I have been working in Service Oriented Architecture for almost a decade. During that time, as a trainer, architect or consultant – I have probably worked with over 100 businesses and government agencies to address their SOA needs. In every case, as we looked at adopting SOA, the perceived benefits were always somewhat theoretical, not that they weren’t real, rather they would not be realized until sometime in the future. For example:
As our SOA implementation matures and we develop a number of reusable enterprise services — new business processes can be created and existing business processes can be modified quickly, with reduced costs and minimal disruption to the enterprise.
Recently I had the opportunity to work with a bank that was looking at SOA in a very different way. Like other organizations looking to adopt SOA they saw the future, long-term benefits. The difference is that this bank also had a very real, tangible short-term goal for their SOA implementation — a goal that gave them no alternative but to succeed, and they were willing to bet their business on it!
Like many organizations, the bank has a few key enterprise systems that are core to their business. One of these systems (we’ll call it ALPHA) provides access to customer account information. Over the years more and more applications in the bank have become dependent on ALPHA. Unfortunately the integration strategy used with ALPHA has been point-to-point. So even if applications need the same data from ALPHA they each use different code to access it. So ALPHA-specific integration code is spread throughout applications from all the bank’s different businesses. While this architecture has supported the bank’s operations until now, there is a crisis on the horizon.
The bank has decided that ALPHA has outlived its usefulness. It has been upgraded, patched and modified as much as it can be and it is time to move on. On their IT roadmap, they have a project called Core Replacement scheduled for 2016 at which point they will replace ALPHA with a new modern system. Unfortunately, with the point-to-point integration and ALPHA specific code all over the organization this could be a nightmare.
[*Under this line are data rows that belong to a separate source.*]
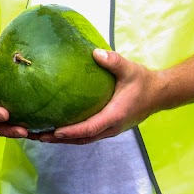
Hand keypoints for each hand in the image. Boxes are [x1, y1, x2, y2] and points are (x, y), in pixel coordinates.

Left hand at [28, 48, 158, 144]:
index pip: (90, 128)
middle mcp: (111, 127)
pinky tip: (54, 128)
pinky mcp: (107, 127)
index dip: (71, 131)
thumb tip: (95, 53)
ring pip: (82, 139)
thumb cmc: (143, 81)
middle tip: (34, 135)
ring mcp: (109, 130)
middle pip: (81, 139)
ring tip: (38, 134)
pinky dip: (69, 135)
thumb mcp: (130, 69)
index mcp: (115, 115)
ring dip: (60, 139)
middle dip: (57, 139)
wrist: (159, 94)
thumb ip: (114, 61)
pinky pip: (86, 135)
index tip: (53, 132)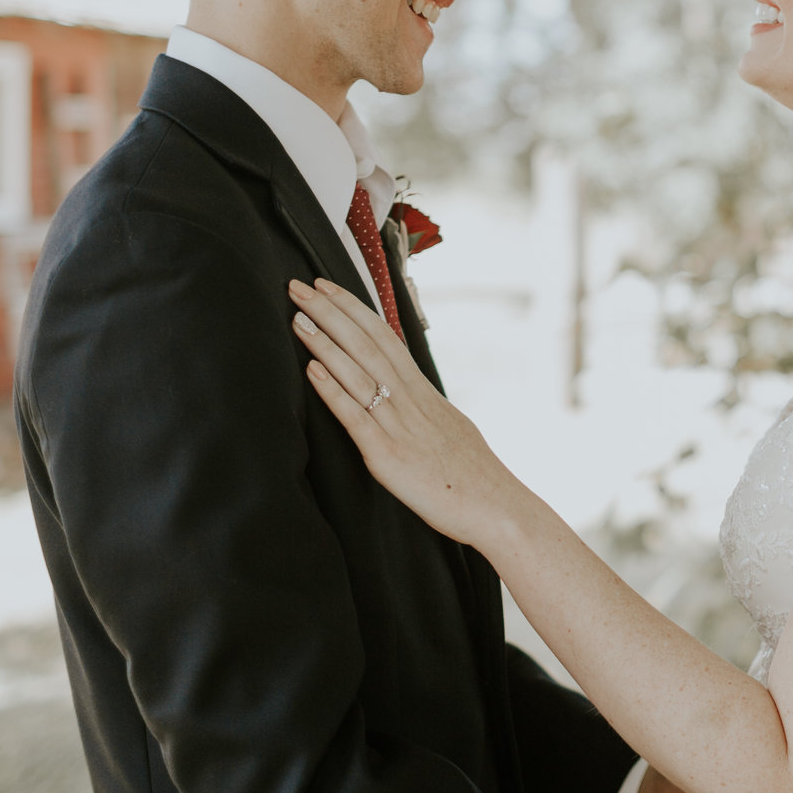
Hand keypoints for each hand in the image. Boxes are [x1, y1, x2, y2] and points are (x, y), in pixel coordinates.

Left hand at [288, 278, 517, 544]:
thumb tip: (408, 393)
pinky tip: (312, 370)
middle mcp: (410, 400)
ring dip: (324, 343)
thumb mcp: (449, 426)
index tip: (326, 286)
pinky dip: (333, 390)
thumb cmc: (473, 474)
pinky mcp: (387, 456)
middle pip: (367, 344)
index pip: (384, 336)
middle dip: (330, 312)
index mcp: (423, 391)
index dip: (352, 308)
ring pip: (358, 373)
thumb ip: (423, 407)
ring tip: (297, 318)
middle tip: (299, 286)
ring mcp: (398, 426)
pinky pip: (356, 417)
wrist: (495, 507)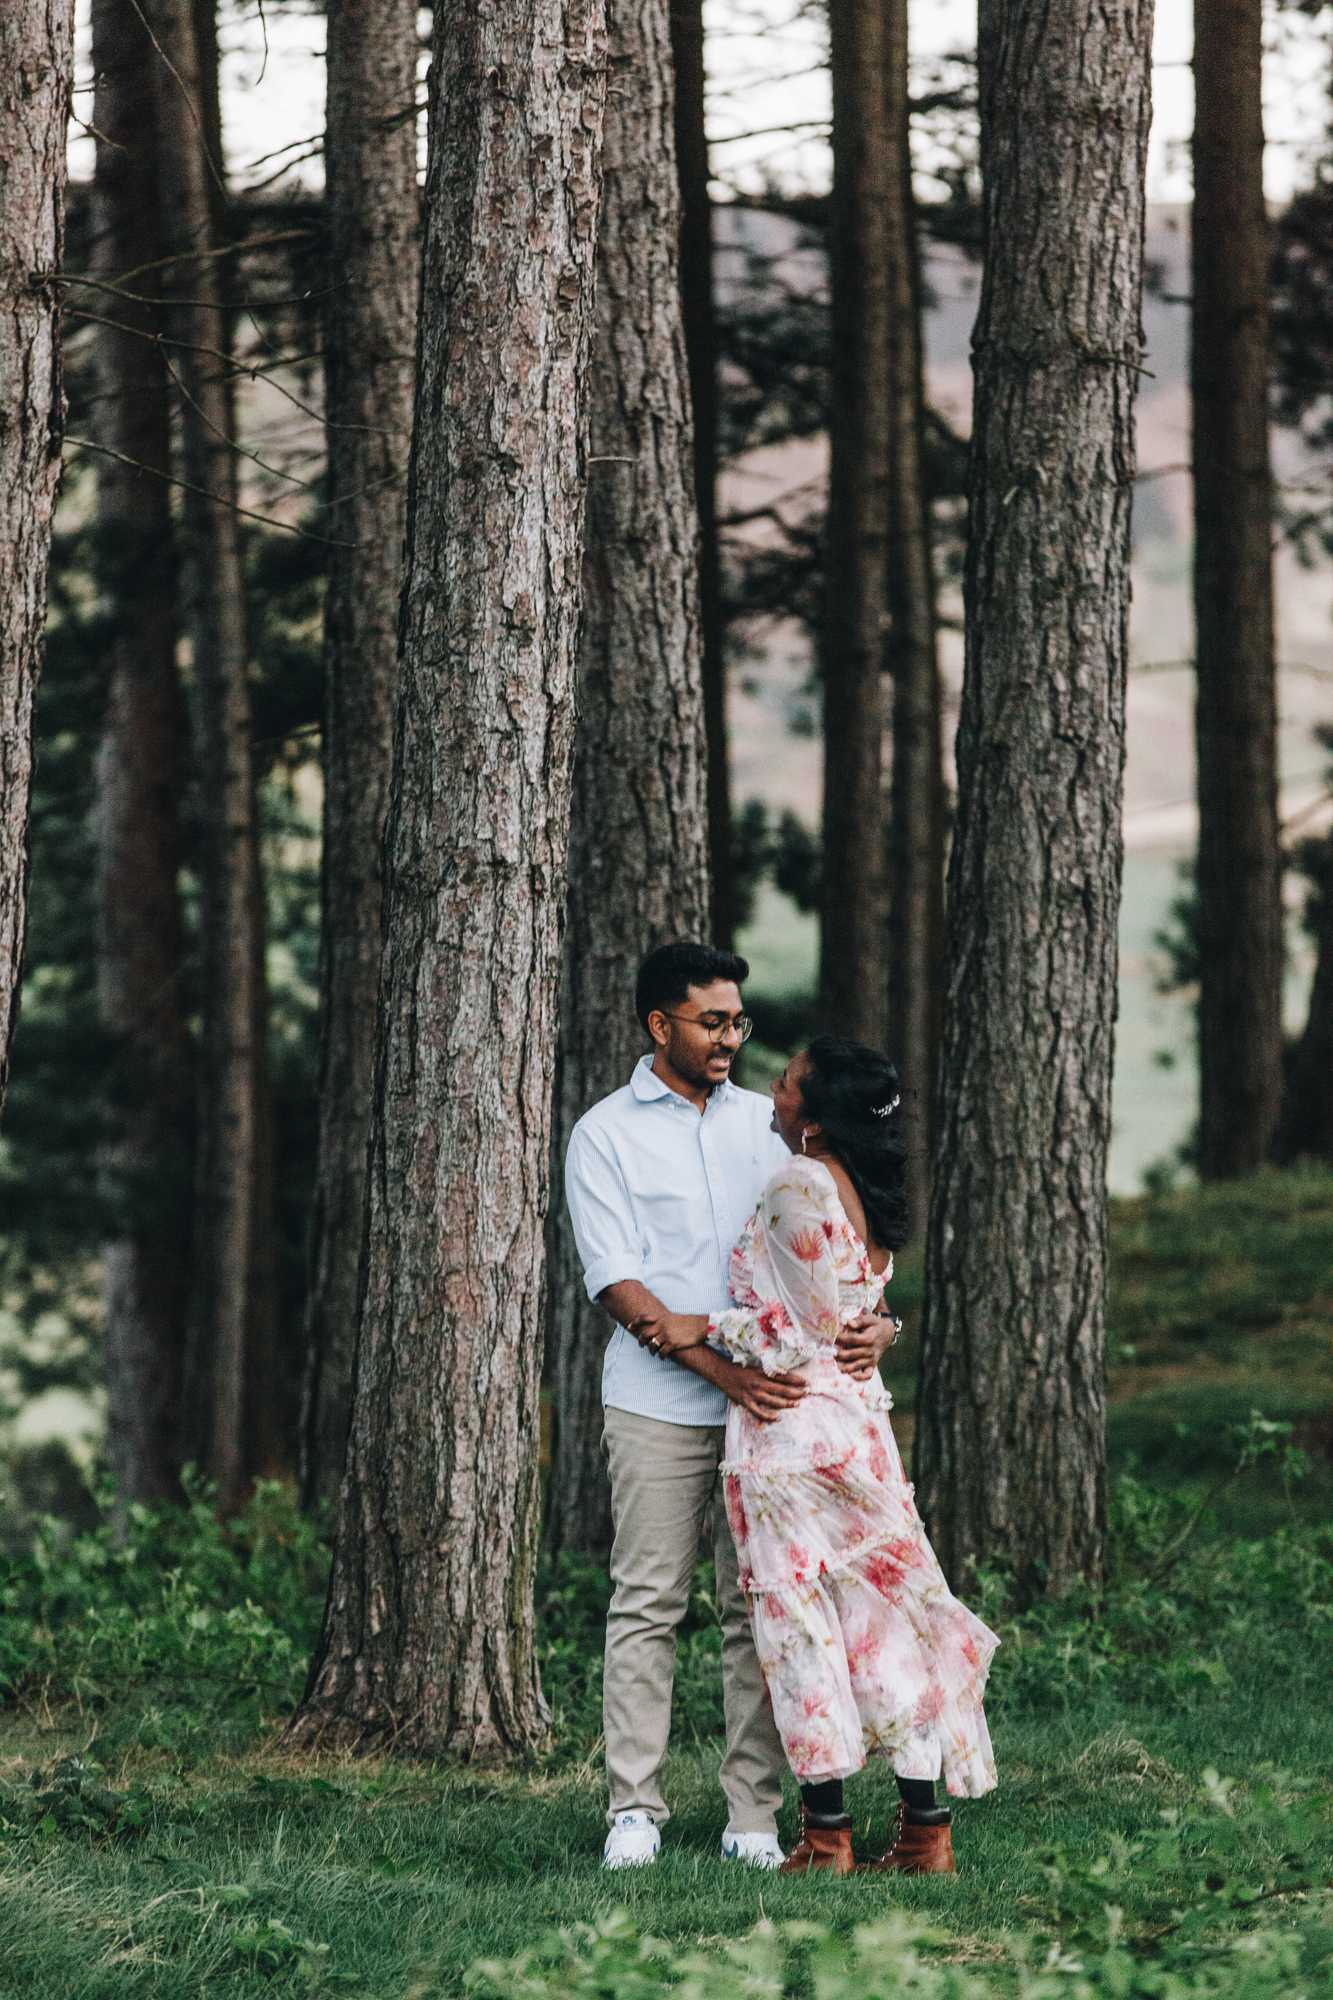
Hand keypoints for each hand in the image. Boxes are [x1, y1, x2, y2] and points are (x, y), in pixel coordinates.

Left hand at [627, 1309, 708, 1358]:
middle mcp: (661, 1325)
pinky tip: (662, 1357)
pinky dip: (660, 1356)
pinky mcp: (672, 1344)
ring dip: (650, 1350)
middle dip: (641, 1341)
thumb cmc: (688, 1322)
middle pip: (645, 1334)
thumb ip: (663, 1321)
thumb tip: (656, 1326)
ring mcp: (666, 1335)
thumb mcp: (673, 1318)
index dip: (634, 1322)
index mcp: (661, 1317)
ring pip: (652, 1345)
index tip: (629, 1327)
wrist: (699, 1326)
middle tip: (641, 1344)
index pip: (643, 1317)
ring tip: (652, 1353)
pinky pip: (662, 1352)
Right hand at [676, 1344, 806, 1421]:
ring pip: (774, 1401)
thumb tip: (781, 1375)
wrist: (719, 1371)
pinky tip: (778, 1418)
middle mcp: (759, 1382)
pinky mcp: (746, 1401)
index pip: (783, 1376)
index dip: (796, 1379)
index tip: (807, 1382)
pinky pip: (759, 1412)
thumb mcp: (754, 1366)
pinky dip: (769, 1417)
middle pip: (782, 1389)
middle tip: (807, 1394)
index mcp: (762, 1371)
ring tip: (797, 1404)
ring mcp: (752, 1393)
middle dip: (796, 1392)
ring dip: (787, 1403)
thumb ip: (766, 1371)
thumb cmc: (738, 1367)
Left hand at [835, 1311, 900, 1381]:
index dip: (840, 1339)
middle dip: (839, 1354)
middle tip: (829, 1353)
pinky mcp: (872, 1365)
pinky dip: (859, 1377)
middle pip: (852, 1354)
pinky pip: (867, 1375)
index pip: (852, 1340)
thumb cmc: (875, 1325)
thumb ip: (859, 1320)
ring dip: (845, 1366)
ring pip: (857, 1365)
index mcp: (869, 1338)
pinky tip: (850, 1375)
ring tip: (835, 1364)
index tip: (831, 1338)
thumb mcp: (870, 1318)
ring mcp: (871, 1359)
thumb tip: (849, 1323)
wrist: (887, 1333)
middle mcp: (870, 1350)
In order to reduce the risk associated with replacing ALPHA the bank has decided to implement SOA. In the near term the plan is to expose the functionality of ALPHA through SOAP Web services. Clients will use an Enterprise Service Bus (ESB) to connect to and request services from ALPHA. ALPHA specific integration code will be moved into an Application Service layer on top of ALPHA. When the replacement occurs the new application (let’s call it BETA) will use the same service contracts as ALPHA. Clients will access BETA through the ESB in exactly the same way. Ideally this change will have no impact on existing consumers of ALPHA. Of course the reality will be different, the SOA implementation will not be perfect. There will be issues. But in the case of an impending replacement of a core system that is critical to its business, the bank has chosen SOA as the most rational risk mitigation strategy. So much of their business depends on ALPHA today and will depend on BETA in the future — they CANNOT fail. Looking at the impending deadline, the complexity of the task and the possible impact on existing systems and the business — they chose SOA.